Using his left foot!

Rufus, our eldest son, came back from school in an uncharacteristic melancholic mood last week. He’s normally upbeat, especially on a Friday because the week finishes with triple games. And for a sports’ loving lad, what’s not to love about that. But he looked decidedly under the weather, so I asked how things had gone. Not well. It wasn’t that the bottom had fallen out of his world. But it was pretty close.

He’d only made the seconds.

Spring term means football. Sadly the oval ball is consigned to the cupboard. The sports’ staff had divided the boys up into squads. After a few sessions casting their eyes over the talent before them they had to make some choices. Rufus had only made the seconds. He was in the first team last year. He was gutted. And there was a sense of incomprehension at the decision which, being a one-eyed father, I shared! I could have said, ‘it’s only footy’ and not a sport that really matters (which is what I really think). But I didn’t. I could have asked Rosslyn for advice about what to say. But I don’t think she ever got dropped in her life.

(Items from a dataset)
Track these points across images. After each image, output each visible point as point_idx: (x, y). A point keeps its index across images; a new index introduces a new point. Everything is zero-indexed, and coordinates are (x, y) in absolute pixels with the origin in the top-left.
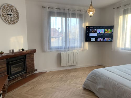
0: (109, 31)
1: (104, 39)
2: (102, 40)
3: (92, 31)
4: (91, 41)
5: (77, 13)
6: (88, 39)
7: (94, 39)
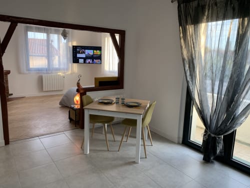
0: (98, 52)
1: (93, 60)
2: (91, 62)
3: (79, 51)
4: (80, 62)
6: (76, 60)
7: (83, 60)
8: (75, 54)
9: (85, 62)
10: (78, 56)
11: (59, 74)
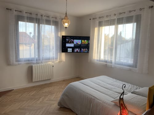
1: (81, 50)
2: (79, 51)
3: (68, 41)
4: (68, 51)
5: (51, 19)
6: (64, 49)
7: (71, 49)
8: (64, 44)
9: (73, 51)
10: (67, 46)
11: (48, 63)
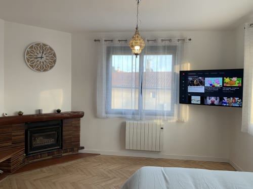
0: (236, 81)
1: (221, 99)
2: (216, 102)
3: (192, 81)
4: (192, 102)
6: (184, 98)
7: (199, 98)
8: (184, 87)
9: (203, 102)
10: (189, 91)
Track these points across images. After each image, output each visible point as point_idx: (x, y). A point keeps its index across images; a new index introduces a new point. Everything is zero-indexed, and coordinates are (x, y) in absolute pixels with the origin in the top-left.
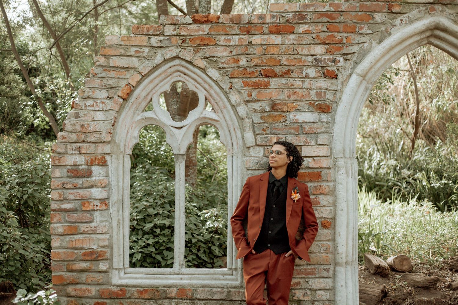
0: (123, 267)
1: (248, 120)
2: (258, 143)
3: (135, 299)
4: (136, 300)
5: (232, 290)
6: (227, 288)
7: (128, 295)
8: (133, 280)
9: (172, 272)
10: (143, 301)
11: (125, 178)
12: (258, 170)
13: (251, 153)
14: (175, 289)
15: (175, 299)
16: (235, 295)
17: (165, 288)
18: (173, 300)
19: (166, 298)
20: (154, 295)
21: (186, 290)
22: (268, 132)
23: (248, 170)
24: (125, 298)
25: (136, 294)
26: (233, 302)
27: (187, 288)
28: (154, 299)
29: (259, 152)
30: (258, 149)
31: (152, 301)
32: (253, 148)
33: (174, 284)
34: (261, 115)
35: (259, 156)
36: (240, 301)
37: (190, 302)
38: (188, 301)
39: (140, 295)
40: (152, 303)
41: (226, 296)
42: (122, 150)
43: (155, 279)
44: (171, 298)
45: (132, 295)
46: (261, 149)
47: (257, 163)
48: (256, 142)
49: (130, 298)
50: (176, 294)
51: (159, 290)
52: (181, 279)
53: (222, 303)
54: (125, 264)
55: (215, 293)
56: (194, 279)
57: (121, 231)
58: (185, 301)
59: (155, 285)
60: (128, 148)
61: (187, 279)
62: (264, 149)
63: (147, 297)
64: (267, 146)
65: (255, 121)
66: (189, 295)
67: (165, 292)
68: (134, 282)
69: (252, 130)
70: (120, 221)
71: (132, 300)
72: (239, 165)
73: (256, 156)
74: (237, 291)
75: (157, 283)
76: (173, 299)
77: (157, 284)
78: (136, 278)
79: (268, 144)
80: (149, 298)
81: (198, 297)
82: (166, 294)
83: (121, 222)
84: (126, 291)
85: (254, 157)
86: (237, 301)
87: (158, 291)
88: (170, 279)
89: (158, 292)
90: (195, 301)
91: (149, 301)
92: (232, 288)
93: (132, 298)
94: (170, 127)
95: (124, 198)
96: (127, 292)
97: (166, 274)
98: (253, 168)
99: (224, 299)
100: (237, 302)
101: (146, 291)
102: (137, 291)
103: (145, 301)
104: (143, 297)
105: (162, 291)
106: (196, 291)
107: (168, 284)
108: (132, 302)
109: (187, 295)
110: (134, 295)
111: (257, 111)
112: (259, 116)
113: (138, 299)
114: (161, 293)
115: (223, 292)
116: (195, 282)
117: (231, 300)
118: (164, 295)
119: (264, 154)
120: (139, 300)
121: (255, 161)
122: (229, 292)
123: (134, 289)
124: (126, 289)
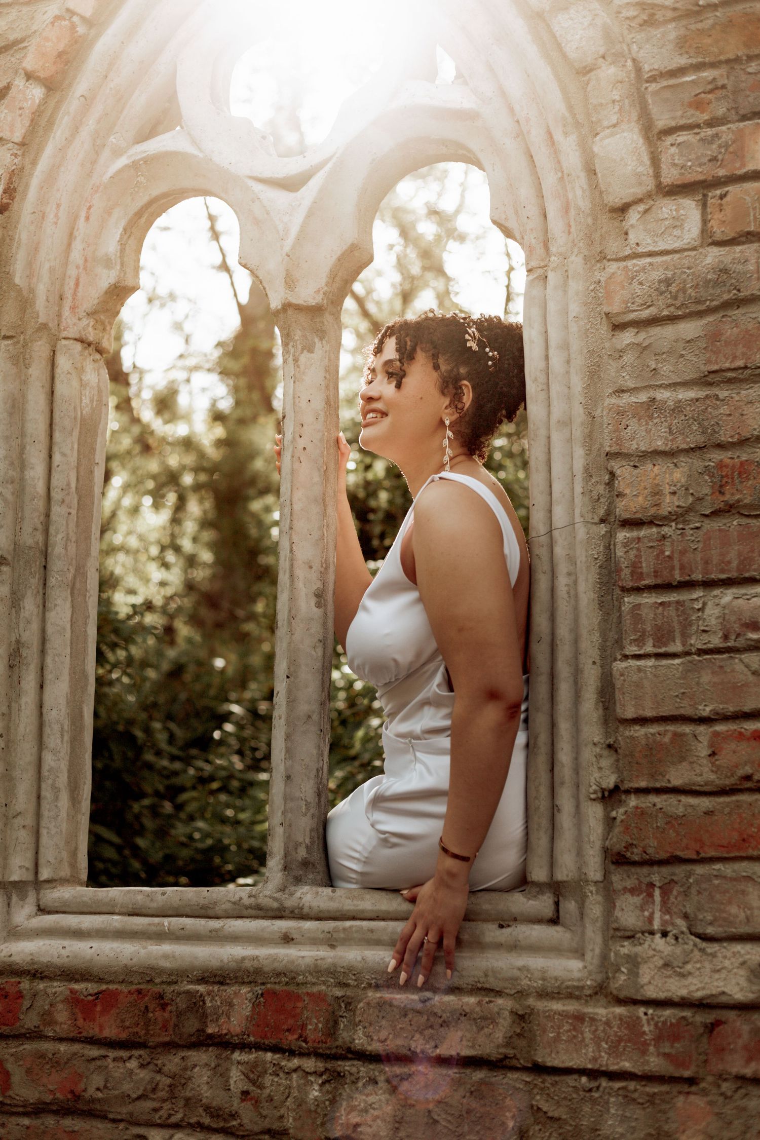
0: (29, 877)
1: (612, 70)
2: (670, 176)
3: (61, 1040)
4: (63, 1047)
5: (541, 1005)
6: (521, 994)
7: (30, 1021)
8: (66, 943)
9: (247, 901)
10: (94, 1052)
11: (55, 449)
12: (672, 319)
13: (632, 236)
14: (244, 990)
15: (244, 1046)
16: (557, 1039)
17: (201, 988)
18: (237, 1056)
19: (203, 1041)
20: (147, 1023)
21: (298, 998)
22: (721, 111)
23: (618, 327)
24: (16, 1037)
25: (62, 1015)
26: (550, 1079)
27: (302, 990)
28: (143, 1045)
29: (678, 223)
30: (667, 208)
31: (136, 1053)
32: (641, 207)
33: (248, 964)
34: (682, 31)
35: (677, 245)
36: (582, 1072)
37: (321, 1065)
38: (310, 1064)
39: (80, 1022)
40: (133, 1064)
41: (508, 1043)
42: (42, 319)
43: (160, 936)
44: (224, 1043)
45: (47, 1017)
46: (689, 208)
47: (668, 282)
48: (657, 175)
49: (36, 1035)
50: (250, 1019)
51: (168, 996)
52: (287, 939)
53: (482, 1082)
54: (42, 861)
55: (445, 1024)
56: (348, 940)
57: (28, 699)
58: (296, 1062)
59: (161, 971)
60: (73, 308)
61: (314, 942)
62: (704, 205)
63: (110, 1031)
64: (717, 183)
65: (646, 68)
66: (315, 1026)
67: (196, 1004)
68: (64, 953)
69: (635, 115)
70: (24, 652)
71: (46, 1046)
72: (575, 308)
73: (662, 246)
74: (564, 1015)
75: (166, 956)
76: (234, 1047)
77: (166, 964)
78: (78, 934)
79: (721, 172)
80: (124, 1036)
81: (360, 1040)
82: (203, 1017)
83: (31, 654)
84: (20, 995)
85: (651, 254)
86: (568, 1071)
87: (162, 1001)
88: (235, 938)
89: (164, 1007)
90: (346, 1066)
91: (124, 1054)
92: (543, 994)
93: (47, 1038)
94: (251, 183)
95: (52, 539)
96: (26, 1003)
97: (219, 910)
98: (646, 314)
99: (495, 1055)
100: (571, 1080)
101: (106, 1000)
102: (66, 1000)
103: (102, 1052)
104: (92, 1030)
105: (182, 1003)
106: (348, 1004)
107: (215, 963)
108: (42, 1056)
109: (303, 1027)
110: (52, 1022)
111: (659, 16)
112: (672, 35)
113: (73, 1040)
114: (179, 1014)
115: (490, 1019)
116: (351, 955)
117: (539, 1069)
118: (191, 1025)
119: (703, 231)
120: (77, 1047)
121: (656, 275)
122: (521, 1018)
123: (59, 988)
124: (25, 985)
...
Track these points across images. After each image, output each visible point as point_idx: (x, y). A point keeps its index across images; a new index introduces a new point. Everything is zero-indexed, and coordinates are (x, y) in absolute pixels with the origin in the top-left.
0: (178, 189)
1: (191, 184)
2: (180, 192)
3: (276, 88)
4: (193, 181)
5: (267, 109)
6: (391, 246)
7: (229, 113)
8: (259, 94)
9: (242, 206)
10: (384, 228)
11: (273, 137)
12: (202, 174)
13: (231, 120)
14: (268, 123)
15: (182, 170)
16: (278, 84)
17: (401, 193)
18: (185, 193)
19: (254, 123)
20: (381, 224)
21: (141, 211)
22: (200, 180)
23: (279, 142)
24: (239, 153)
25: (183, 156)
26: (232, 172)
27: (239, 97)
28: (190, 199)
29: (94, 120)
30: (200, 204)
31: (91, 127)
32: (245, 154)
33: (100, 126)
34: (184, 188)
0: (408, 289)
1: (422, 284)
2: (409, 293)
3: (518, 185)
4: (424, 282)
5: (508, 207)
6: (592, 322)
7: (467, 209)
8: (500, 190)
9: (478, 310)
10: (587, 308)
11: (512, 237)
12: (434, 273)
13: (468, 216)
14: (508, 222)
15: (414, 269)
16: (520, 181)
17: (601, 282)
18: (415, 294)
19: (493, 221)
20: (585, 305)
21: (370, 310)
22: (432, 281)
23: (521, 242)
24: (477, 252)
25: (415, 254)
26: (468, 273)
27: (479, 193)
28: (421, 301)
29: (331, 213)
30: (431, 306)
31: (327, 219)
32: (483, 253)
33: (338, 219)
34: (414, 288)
---
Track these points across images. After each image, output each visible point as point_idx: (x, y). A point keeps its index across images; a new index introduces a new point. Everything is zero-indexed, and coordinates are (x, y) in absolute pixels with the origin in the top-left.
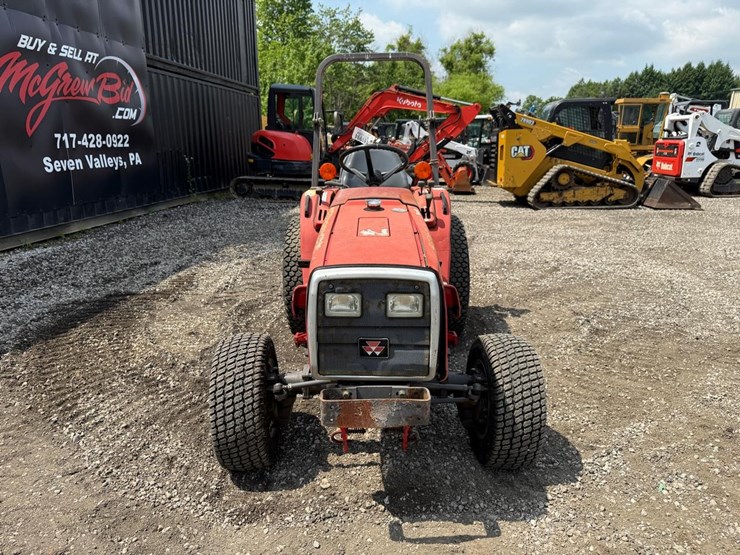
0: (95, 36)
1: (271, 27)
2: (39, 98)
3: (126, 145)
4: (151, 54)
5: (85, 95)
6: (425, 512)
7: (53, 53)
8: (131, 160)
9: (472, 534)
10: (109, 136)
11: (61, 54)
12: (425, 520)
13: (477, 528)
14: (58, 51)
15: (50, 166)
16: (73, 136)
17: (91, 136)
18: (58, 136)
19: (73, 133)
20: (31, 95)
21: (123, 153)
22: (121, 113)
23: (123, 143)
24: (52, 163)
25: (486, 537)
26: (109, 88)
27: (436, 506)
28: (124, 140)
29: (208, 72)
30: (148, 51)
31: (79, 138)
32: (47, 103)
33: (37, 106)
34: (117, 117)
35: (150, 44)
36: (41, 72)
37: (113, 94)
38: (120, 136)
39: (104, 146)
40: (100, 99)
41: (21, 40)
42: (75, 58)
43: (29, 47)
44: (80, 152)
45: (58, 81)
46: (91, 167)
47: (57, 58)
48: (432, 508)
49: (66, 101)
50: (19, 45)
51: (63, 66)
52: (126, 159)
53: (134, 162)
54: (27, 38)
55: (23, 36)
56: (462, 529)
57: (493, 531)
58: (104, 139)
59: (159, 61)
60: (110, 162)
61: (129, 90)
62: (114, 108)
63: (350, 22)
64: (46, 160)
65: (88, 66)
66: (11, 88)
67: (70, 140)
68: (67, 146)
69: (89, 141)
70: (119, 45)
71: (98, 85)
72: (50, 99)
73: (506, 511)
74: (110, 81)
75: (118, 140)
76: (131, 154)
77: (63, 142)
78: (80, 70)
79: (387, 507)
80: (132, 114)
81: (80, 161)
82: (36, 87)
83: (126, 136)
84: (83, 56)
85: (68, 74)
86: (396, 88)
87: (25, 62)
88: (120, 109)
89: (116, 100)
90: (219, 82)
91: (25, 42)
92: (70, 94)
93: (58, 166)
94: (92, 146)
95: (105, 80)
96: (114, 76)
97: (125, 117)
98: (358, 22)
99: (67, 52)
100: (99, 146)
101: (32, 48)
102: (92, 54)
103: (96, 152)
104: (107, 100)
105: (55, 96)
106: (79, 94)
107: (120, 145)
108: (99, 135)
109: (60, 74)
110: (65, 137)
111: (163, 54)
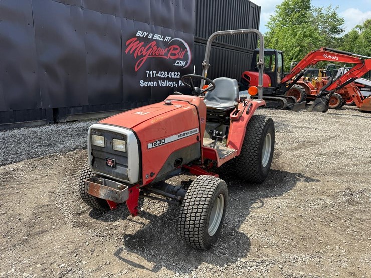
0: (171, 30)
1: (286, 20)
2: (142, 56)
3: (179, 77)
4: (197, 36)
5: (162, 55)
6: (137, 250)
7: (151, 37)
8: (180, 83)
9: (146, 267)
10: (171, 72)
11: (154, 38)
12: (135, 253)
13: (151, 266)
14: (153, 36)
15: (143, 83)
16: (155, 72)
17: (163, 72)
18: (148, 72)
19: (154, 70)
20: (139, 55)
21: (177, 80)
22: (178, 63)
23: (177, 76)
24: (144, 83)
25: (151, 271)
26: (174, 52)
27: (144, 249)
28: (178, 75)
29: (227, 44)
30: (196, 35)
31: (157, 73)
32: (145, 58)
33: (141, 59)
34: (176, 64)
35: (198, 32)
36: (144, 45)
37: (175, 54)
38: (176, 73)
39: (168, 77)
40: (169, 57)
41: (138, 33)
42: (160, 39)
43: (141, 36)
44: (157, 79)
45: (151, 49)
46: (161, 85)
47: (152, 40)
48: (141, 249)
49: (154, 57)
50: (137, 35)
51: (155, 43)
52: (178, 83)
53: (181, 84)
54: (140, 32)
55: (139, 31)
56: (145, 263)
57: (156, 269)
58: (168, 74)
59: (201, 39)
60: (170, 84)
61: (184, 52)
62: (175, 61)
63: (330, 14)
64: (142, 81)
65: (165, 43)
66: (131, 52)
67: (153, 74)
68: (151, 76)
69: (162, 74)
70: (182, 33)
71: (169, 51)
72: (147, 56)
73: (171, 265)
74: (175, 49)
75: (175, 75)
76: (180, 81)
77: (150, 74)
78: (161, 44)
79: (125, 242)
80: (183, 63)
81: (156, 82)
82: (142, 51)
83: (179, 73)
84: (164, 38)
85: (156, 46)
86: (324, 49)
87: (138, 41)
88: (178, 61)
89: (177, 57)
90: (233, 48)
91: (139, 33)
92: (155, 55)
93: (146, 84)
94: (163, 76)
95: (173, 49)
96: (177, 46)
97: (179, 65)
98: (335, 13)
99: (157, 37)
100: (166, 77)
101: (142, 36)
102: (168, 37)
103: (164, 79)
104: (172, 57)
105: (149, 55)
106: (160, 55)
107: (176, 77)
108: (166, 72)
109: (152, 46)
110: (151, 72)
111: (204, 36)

- [What needs to be done] Carry on the account of Rufus being dropped to the seconds, starting right after its final sentence. This data is separate material with no connection to the text.

- [Expected answer]
Let’s be honest. Making the seconds isn’t awful, though it feels like it when you’re not used to it. It’s actually quite an achievement in a school with 90 boys in the year group and only 7 boys in a team (though there are probably 10 in a squad). Footy isn’t Rufus’ sport. He’s small for his age. He’s just coming back into contact sport after a broken arm. But the simple truth is that (in the opinion of the selectors) he’s not good enough at the moment to make the first team. And that’s not altogether bad.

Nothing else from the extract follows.